Sealed is Good? Well...
Ingo's unquestionably a brilliant guy. But I find myself disagreeing with
the generalization that "Sealed" is good.
The scenario Ingo outlines is an illustration of why sealed may be a necessary evil in some instances. Still, there are alternate cases where sealed is not necessary and probably just evil. (Sure, evil being an overly strong characterization on both counts.)
In the case of ImageList and other classes wrapping native api classes, the threat of breakage makes sealed a justifiable if conservative decision. In the case of
System.Web.UI.CssStyleCollection that I was griping about last week, you're not wrapping a non-.NET class. Breakage is only an issue if this class itself changes in future versions of System.Web--but if that's the only consideration, what's the argument for not sealing System.Object? (</hyperbole>)

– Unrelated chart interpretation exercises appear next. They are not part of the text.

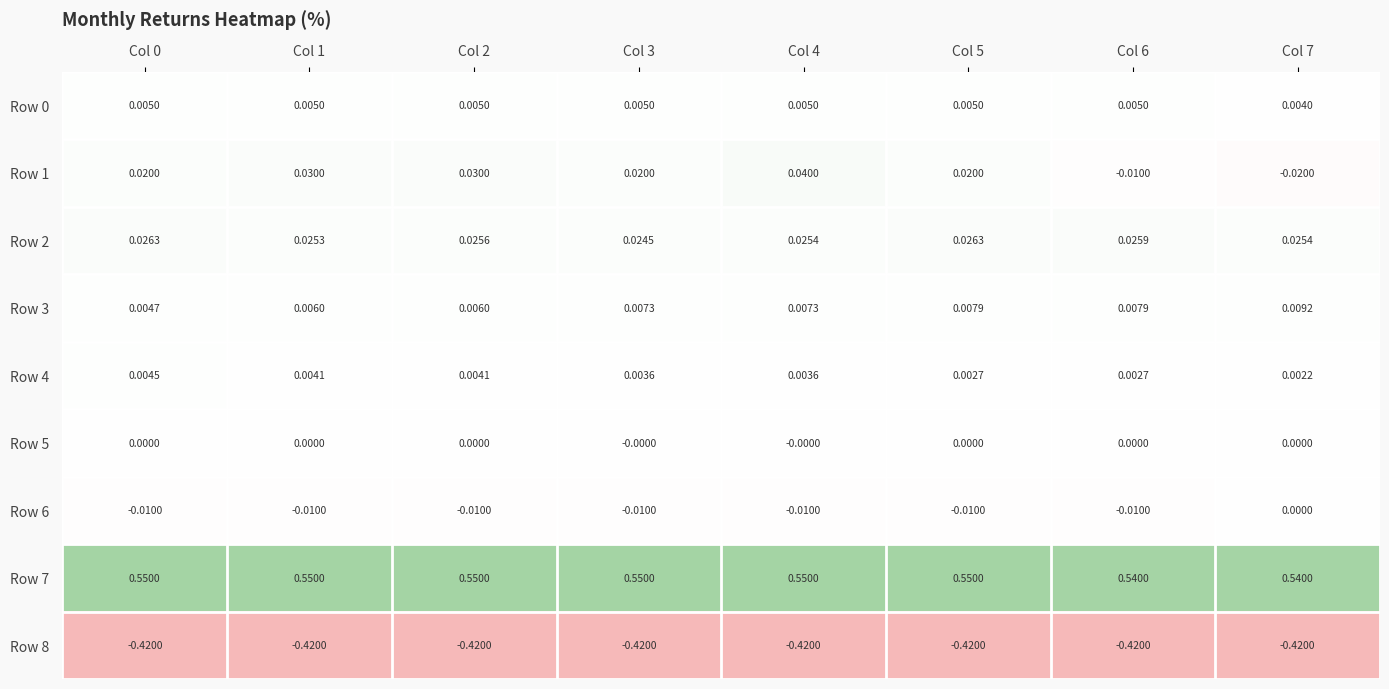

Is the value of Row 3 at Col 1 greater than the value of Row 8 at Col 3?

Yes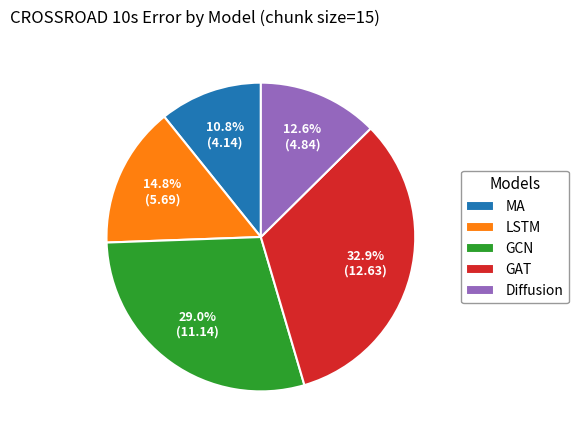

Combined, what portion of the pie is MA and LSTM?

25.6%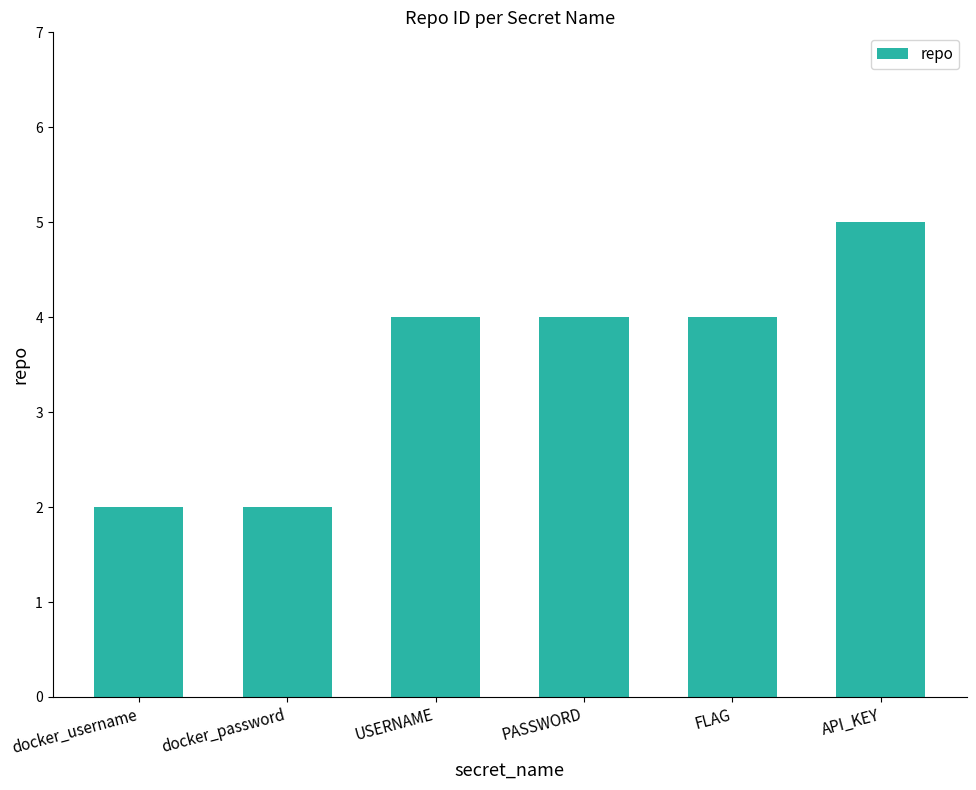

Are the bars grouped side by side (vs. stacked)?

No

Other controls compose or nest CssStyleCollection. Great. How does deriving from it impact those classes? What's more, how would creating an instance of the class impact other parts of the framework? My contention is there isn't external impact and that sealing this class (and hiding its instance constructor as internal) is just heavy handed or way too conservative as a design decision. It makes the class effectively useless to developers outside the .NET team--which matters if you want to try and create a default experience for control users.
Is it the end of the world? Not hardly, but there are other lurking classes (the default ASP.NET controls seem to leverage a number of them) with similar issues and I just like to see future versions of the framework take these kinds issues into consideration. Sealed isn't bad, sealed isn't good. It just packs a wallop and should be used very judiciously.